En recevant son collier chacune de mes femmes me récitait à voix basse mais ferme le serment de la foi qui disait : « Oh Dah ! Honorable époux Demi-frère-des-dieux-et-des-esprits-qui-a-beaucoup-de-pouvoir-en-ce-bas-monde, je te jure fidélité et amour ; toi seul, depuis le jour de mon hymen, m’a possédée, toi seul me possédera jusqu’à ma mort ; que tombe sur moi la foudre si je me hasardais à enlever le collier de la foi et que ma dépouille soit vouée aux charognards si par malheur je me laissais aller à la tentation de souiller d’une indigne semence la voie ancestrale de ton exclusif plaisir.

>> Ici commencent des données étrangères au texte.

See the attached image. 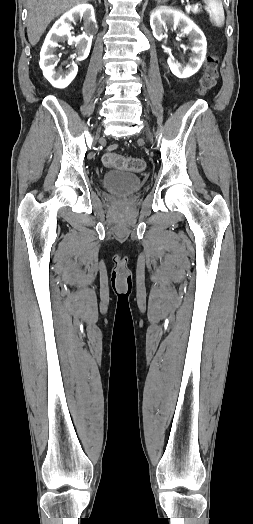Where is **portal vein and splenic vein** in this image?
Listing matches in <instances>:
<instances>
[{
	"instance_id": "portal-vein-and-splenic-vein-1",
	"label": "portal vein and splenic vein",
	"mask_w": 253,
	"mask_h": 524,
	"mask_svg": "<svg viewBox=\"0 0 253 524\" xmlns=\"http://www.w3.org/2000/svg\"><path fill=\"white\" fill-rule=\"evenodd\" d=\"M185 8H186V11H187L188 13H189L190 11L198 12V7H197V6H193V7H191L189 4H187V5L185 6ZM207 11H208V10H207Z\"/></svg>"
}]
</instances>
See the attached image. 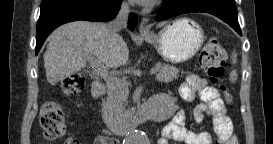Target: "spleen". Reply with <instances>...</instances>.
I'll return each mask as SVG.
<instances>
[{"label":"spleen","mask_w":273,"mask_h":144,"mask_svg":"<svg viewBox=\"0 0 273 144\" xmlns=\"http://www.w3.org/2000/svg\"><path fill=\"white\" fill-rule=\"evenodd\" d=\"M231 59H232V63L235 64L236 61H237V54H236V52H233V53H232ZM237 77H238L237 72H236L235 70H232V71L230 72V75H229L230 81H231V82H235V81L237 80Z\"/></svg>","instance_id":"spleen-1"}]
</instances>
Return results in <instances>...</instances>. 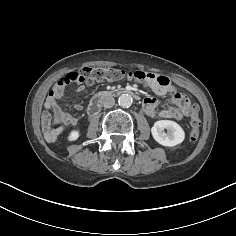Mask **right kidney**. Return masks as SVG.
Returning a JSON list of instances; mask_svg holds the SVG:
<instances>
[{
	"label": "right kidney",
	"instance_id": "right-kidney-1",
	"mask_svg": "<svg viewBox=\"0 0 236 236\" xmlns=\"http://www.w3.org/2000/svg\"><path fill=\"white\" fill-rule=\"evenodd\" d=\"M80 136V133L78 130H72L70 133H69V136H68V140L69 141H75L79 138Z\"/></svg>",
	"mask_w": 236,
	"mask_h": 236
}]
</instances>
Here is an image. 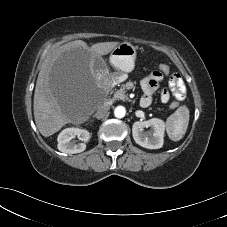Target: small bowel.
<instances>
[{"mask_svg":"<svg viewBox=\"0 0 227 227\" xmlns=\"http://www.w3.org/2000/svg\"><path fill=\"white\" fill-rule=\"evenodd\" d=\"M163 80V74L160 71H153L141 81V88L143 96L141 98V105L148 107L151 105L154 93L159 89L160 82ZM169 88L163 89L160 93V98L163 103L170 100L171 93L174 98L181 101L185 98L186 86L179 74H172L169 77Z\"/></svg>","mask_w":227,"mask_h":227,"instance_id":"1","label":"small bowel"}]
</instances>
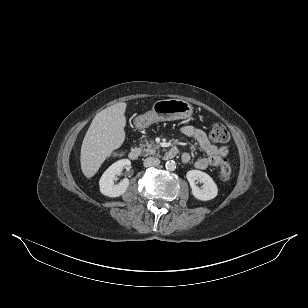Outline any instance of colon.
I'll return each instance as SVG.
<instances>
[{"mask_svg": "<svg viewBox=\"0 0 308 308\" xmlns=\"http://www.w3.org/2000/svg\"><path fill=\"white\" fill-rule=\"evenodd\" d=\"M210 137L214 142L225 143L229 140V132L222 124H215L210 132ZM234 172V165L231 161L223 159L218 167V177L227 181L231 178Z\"/></svg>", "mask_w": 308, "mask_h": 308, "instance_id": "5ec220e1", "label": "colon"}]
</instances>
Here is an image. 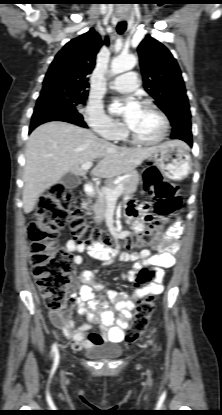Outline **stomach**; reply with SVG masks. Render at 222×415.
Returning a JSON list of instances; mask_svg holds the SVG:
<instances>
[{"mask_svg":"<svg viewBox=\"0 0 222 415\" xmlns=\"http://www.w3.org/2000/svg\"><path fill=\"white\" fill-rule=\"evenodd\" d=\"M150 159L170 180L180 181L191 172V157L184 143L180 145L177 141L165 142L150 156Z\"/></svg>","mask_w":222,"mask_h":415,"instance_id":"0dacf381","label":"stomach"}]
</instances>
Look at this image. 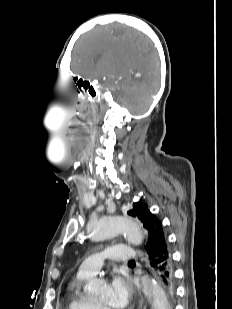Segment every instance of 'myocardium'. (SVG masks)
<instances>
[{
    "label": "myocardium",
    "mask_w": 232,
    "mask_h": 309,
    "mask_svg": "<svg viewBox=\"0 0 232 309\" xmlns=\"http://www.w3.org/2000/svg\"><path fill=\"white\" fill-rule=\"evenodd\" d=\"M95 303H96V305H97L98 309H110V307H109V306L104 305V304H102V303L98 302L97 300L95 301Z\"/></svg>",
    "instance_id": "myocardium-1"
}]
</instances>
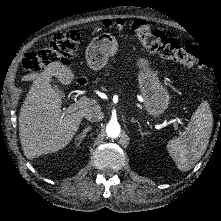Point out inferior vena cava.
<instances>
[{
  "label": "inferior vena cava",
  "mask_w": 221,
  "mask_h": 221,
  "mask_svg": "<svg viewBox=\"0 0 221 221\" xmlns=\"http://www.w3.org/2000/svg\"><path fill=\"white\" fill-rule=\"evenodd\" d=\"M84 117L89 122H99L104 118V113L100 109H91L89 112L84 114Z\"/></svg>",
  "instance_id": "inferior-vena-cava-1"
}]
</instances>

Nulle dans le clan des Kpossouvi-Adra n’aura jamais la vie sauve après une telle ignominie ».
Quand cette cérémonie fut terminée, je sortis de chez moi, au milieu du chœur des louanges familiales. Mes femmes étaient sûres que dans quelques heures, ou quelques jours au plus, elles allaient retrouver leur gaieté perdue, elles seraient heureuses à nouveau. Elles allaient recommencer à vivre comme des sœurs sans se battre pour savoir qui allaient bénéficier des faveurs de leur Dah adoré. Ma mère et ma grand-mère allaient cesser d’avoir honte à cause des rumeurs qui se répandaient dans notre clan et même dans tout le village et qui disaient que je ne pouvais plus honorer mes légitimes obligations d’époux, chose grave dans notre clan car elle pouvait conduire à une révolution de palais qui bénéficierait à mon demi-frère Fignon. Lorsque la voiture qui allait m’emmener vers Bohicon où je devais prendre le train pour le Nord démarra, je saluai toute ma famille venue me faire les honneurs dus à mon rang. Venus nombreux, les membres de ma famille étaient massés le long de la route goudronnée. « Binanzon ! », criaient les hommes. Ce à quoi, en chœur, les femmes répondaient « Dôdô ! » et moi j’agitais la main en signe de remerciement.
Réconforté par ces louanges, je voyais mon village et mes gens s’éloigner comme dans un rêve merveilleux. Ce voyage n’était qu’un épisode dans mon existence. J’étais loin de deviner que j’entrais dans une histoire qui allait bouleverser toute ma vie.